Разумеется, Хандан-султан поняла, куда клонит собеседница, но отрицать сказанное – это, по сути, голову класть на плаху. Да, чью-то голову – или свою, или валиде. Но обе женщины понимали: уж кто-кто, а валиде как-нибудь извернется.
– Я ценю опыт прожитых тобой лет, матушка, – склонилась Хандан-султан в притворном почтении и непритворном страхе. – Я верю, что ты жаждешь, как лучше. Но пойми и меня. Я – мать, и мне хотелось бы знать больше об избранницах сына.
– Понимаю, – благосклонно кивнула валиде. Добившись главного, можно было уступить в мелочах. – Ты заботишься о сыне, и это заслуживает многих похвал. Впредь мы вместе будем смотреть на тех, кого сочтем достойными для наследника Высокой Порты. Ты и я. Согласна?
Если б Хандан могла, она бы сейчас заскрежетала зубами. Но ей оставалось лишь кивать, улыбаться и благодарить. По сути, валиде приказала ей и своих избранниц вести на показ к матери султана.
А уж в своих девочках валиде Сафие была уверена. Если они не очаруют Ахмеда – то кому ж еще его очаровывать?
Уж точно не коровам, которые по сердцу Хандан-султан!
* * *
Анастасии – нет, теперь уже Махпейкер, «Луноликой» – снилась Софийка. Снилось, будто стоят они на разных берегах реки. Впрочем, какая там река? Ручеек всего, перепрыгнуть можно и ног не замочить! Да только вот нельзя прыгать. Почему – Махпейкер не знала. Нельзя, и весь сказ. Сон есть сон, у него свои законы.
Тихо шелестели камыши чуть поодаль, там, где ручей впадал в небольшую запруду. Квакали лягушки. Еще дальше, на опушке леса, надрывалась сойка, чем-то явно очень обиженная. Ручей журчал весело, и вода в нем наверняка была прохладной, но пробовать ее пальцами босой ноги Махпейкер не рискнула. Не та река, не та вода.
Солнце глядело вниз желтым своим глазом, похожим почему-то на кусок янтаря, и совершенно не слепило, несмотря на теплый погожий денек. Оно просто застыло в зените, и можно было глядеть на него, сколько заблагорассудится. Но Махпейкер предпочитала смотреть на Софийку.
Как-то ее теперь зовут?
Вообще, какая же несусветная глупость – гаремные имена! Ну почему Марию сравнивают с первой женой Пророка Мухаммада (мир ему!)? Какая из нее Хадидже? И почему она, Анастасия, стала Махпейкер? Вроде не такое круглое у нее лицо…
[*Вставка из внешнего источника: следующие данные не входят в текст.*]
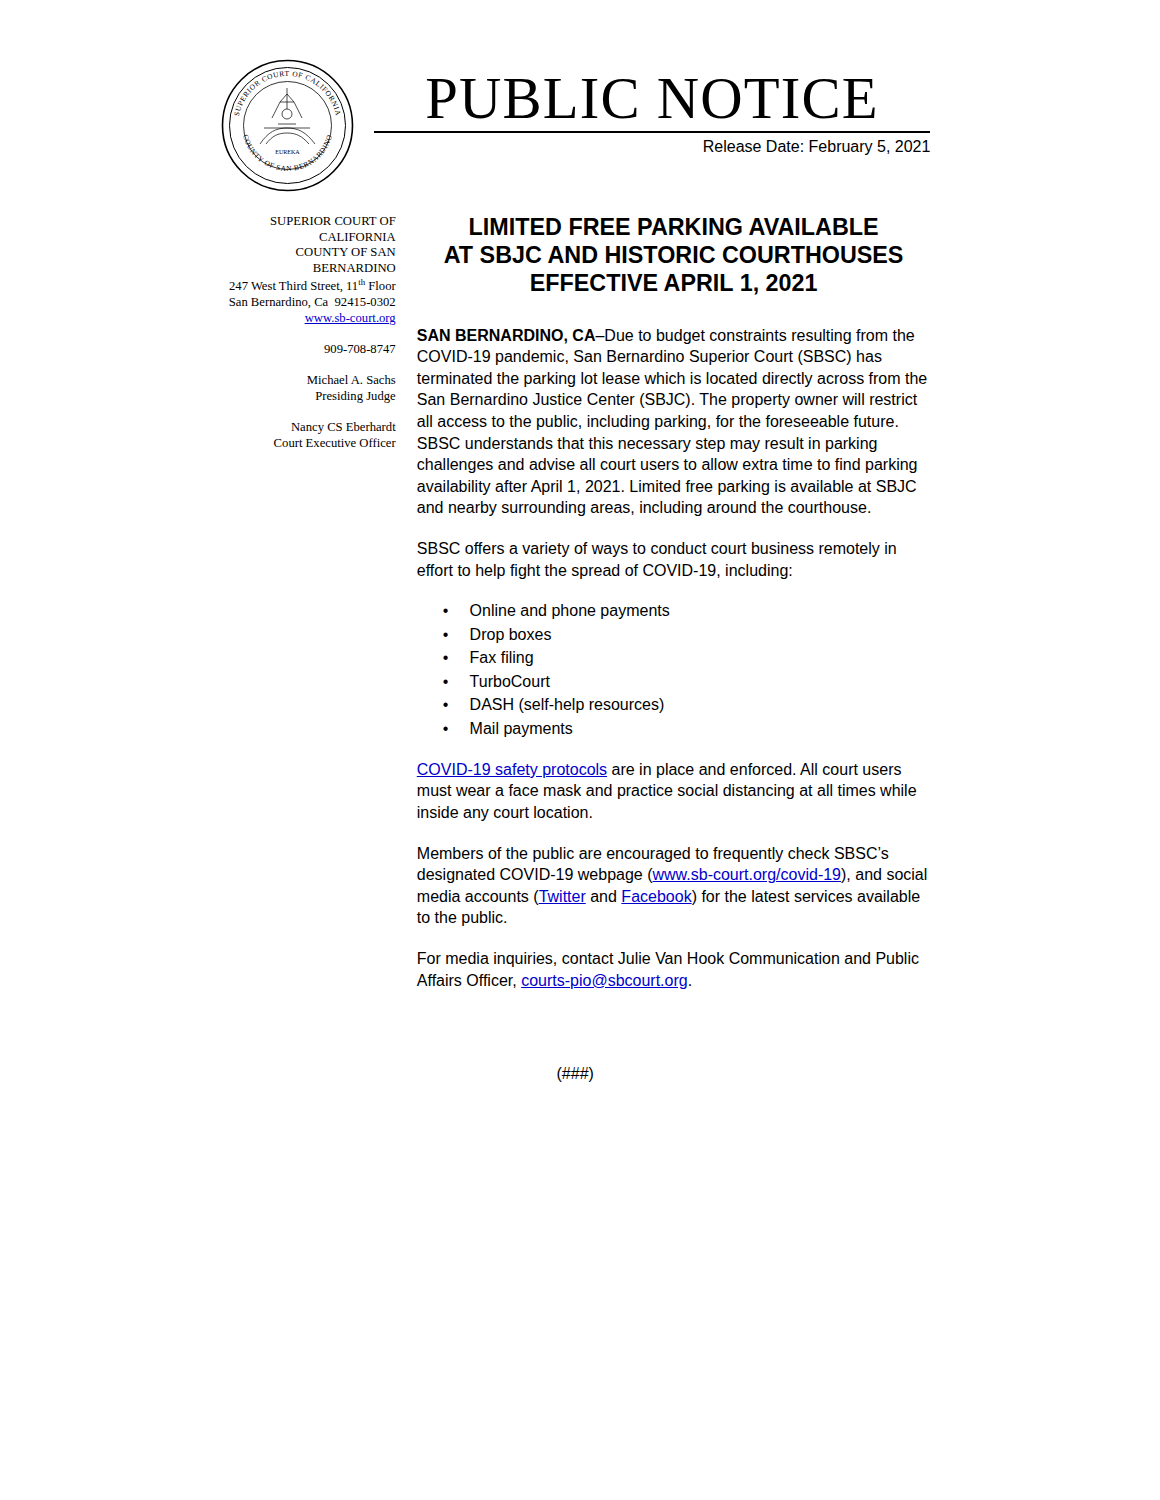SUPERIOR COURT OF CALIFORNIA COUNTY OF SAN BERNARDINO EUREKA
PUBLIC NOTICE
Release Date: February 5, 2021
SUPERIOR COURT OF
CALIFORNIA
COUNTY OF SAN BERNARDINO
247 West Third Street, 11th Floor
San Bernardino, Ca 92415-0302
www.sb-court.org
909-708-8747
Michael A. Sachs
Presiding Judge
Nancy CS Eberhardt
Court Executive Officer
LIMITED FREE PARKING AVAILABLE
AT SBJC AND HISTORIC COURTHOUSES
EFFECTIVE APRIL 1, 2021
SAN BERNARDINO, CA–Due to budget constraints resulting from the COVID-19 pandemic, San Bernardino Superior Court (SBSC) has terminated the parking lot lease which is located directly across from the San Bernardino Justice Center (SBJC). The property owner will restrict all access to the public, including parking, for the foreseeable future. SBSC understands that this necessary step may result in parking challenges and advise all court users to allow extra time to find parking availability after April 1, 2021. Limited free parking is available at SBJC and nearby surrounding areas, including around the courthouse.
SBSC offers a variety of ways to conduct court business remotely in effort to help fight the spread of COVID-19, including:
Online and phone payments
Drop boxes
Fax filing
TurboCourt
DASH (self-help resources)
Mail payments
COVID-19 safety protocols are in place and enforced. All court users must wear a face mask and practice social distancing at all times while inside any court location.
Members of the public are encouraged to frequently check SBSC’s designated COVID-19 webpage (www.sb-court.org/covid-19), and social media accounts (Twitter and Facebook) for the latest services available to the public.
For media inquiries, contact Julie Van Hook Communication and Public Affairs Officer, courts-pio@sbcourt.org.
(###)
А еще раздражает, что имя это может смениться дважды, а то и трижды за жизнь. Ну вот стукнет кому-то в голову, что ты не на Луну лицом похожа, а, к примеру, глаза у тебя темные, как виноградины, – будешь ты Виноградоглазой. И ничего с этим не поделать.
Софийка на том берегу сочувственно улыбается. Ветер колышет подол ее легкой рубашки, обнажая босые, как у самой Махпейкер, ноги. Возле левой ноги Софийки деловито ползет по стебельку травинки божья коровка.
Обе девушки молчат – ну такое вот здесь место, с неподвижным солнцем и непреодолимой струйкой воды размером в пять-шесть ладоней. Слова не нужны, их заменяют взгляды, поворот головы, быстрая виноватая улыбка.
«Прости меня», – молчит Махпейкер.
«И ты меня прости».
«Я не хотела… вот так».
«Я знаю»…
Обе глядят друг на друга. Кажется, сказать больше нечего, но расставаться не хочется, это немыслимо просто – расстаться, разорвать мимолетную связь, которая тянет девушек друг к другу, манит сильней, чем огонь лампы – неосторожную бабочку… да вот только нельзя. Невидимая стена не пустит, не стоит и пытаться. А если пустит, то быть великой беде.
«Мне пора, – Софийка первой разрывает гнетущую неподвижность, смотрит печально, словно стараясь навсегда сохранить подругу в памяти. – Да и тебе тоже пора. Извини, что так вышло».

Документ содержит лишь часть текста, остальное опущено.